Segment Open
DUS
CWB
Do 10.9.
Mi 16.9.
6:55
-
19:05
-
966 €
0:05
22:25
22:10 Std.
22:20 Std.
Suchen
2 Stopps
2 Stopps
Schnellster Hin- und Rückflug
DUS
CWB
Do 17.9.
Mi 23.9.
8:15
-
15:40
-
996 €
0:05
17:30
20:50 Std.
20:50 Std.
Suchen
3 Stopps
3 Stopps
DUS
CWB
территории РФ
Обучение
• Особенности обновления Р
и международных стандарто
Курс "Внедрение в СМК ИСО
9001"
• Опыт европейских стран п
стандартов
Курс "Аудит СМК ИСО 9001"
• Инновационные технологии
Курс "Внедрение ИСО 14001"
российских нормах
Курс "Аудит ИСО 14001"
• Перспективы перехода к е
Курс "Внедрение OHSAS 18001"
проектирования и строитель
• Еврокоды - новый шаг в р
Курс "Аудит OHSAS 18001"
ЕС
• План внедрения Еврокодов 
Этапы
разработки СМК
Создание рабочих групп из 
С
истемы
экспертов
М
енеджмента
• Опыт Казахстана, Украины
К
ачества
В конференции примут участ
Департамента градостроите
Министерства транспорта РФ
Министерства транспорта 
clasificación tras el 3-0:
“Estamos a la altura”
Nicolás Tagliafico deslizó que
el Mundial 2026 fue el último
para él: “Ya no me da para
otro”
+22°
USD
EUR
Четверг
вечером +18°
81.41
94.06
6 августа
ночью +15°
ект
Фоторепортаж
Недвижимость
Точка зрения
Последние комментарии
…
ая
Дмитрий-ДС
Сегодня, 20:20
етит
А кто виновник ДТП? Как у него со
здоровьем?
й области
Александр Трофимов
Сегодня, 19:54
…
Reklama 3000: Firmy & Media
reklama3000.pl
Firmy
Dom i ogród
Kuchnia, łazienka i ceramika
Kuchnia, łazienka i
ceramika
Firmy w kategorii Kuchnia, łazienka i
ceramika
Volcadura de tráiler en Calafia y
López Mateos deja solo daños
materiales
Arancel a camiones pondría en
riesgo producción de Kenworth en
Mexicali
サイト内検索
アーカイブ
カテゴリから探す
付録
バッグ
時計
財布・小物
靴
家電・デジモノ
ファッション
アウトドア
Segment Closed
INSTRUCTIONS FOR THE TASK
The entries above are to be retyped exactly.

SOLUTION FOR THIS PROBLEM
DUS
CWB
Do 10.9.
Mi 16.9.
6:55
-
19:05
-
966 €
0:05
22:25
22:10 Std.
22:20 Std.
Suchen
2 Stopps
2 Stopps
Schnellster Hin- und Rückflug
DUS
CWB
Do 17.9.
Mi 23.9.
8:15
-
15:40
-
996 €
0:05
17:30
20:50 Std.
20:50 Std.
Suchen
3 Stopps
3 Stopps
DUS
CWB
территории РФ
Обучение
• Особенности обновления Р
и международных стандарто
Курс "Внедрение в СМК ИСО
9001"
• Опыт европейских стран п
стандартов
Курс "Аудит СМК ИСО 9001"
• Инновационные технологии
Курс "Внедрение ИСО 14001"
российских нормах
Курс "Аудит ИСО 14001"
• Перспективы перехода к е
Курс "Внедрение OHSAS 18001"
проектирования и строитель
• Еврокоды - новый шаг в р
Курс "Аудит OHSAS 18001"
ЕС
• План внедрения Еврокодов 
Этапы
разработки СМК
Создание рабочих групп из 
С
истемы
экспертов
М
енеджмента
• Опыт Казахстана, Украины
К
ачества
В конференции примут участ
Департамента градостроите
Министерства транспорта РФ
Министерства транспорта 
clasificación tras el 3-0:
“Estamos a la altura”
Nicolás Tagliafico deslizó que
el Mundial 2026 fue el último
para él: “Ya no me da para
otro”
+22°
USD
EUR
Четверг
вечером +18°
81.41
94.06
6 августа
ночью +15°
ект
Фоторепортаж
Недвижимость
Точка зрения
Последние комментарии
…
ая
Дмитрий-ДС
Сегодня, 20:20
етит
А кто виновник ДТП? Как у него со
здоровьем?
й области
Александр Трофимов
Сегодня, 19:54
…
Reklama 3000: Firmy & Media
reklama3000.pl
Firmy
Dom i ogród
Kuchnia, łazienka i ceramika
Kuchnia, łazienka i
ceramika
Firmy w kategorii Kuchnia, łazienka i
ceramika
Volcadura de tráiler en Calafia y
López Mateos deja solo daños
materiales
Arancel a camiones pondría en
riesgo producción de Kenworth en
Mexicali
サイト内検索
アーカイブ
カテゴリから探す
付録
バッグ
時計
財布・小物
靴
家電・デジモノ
ファッション
アウトドア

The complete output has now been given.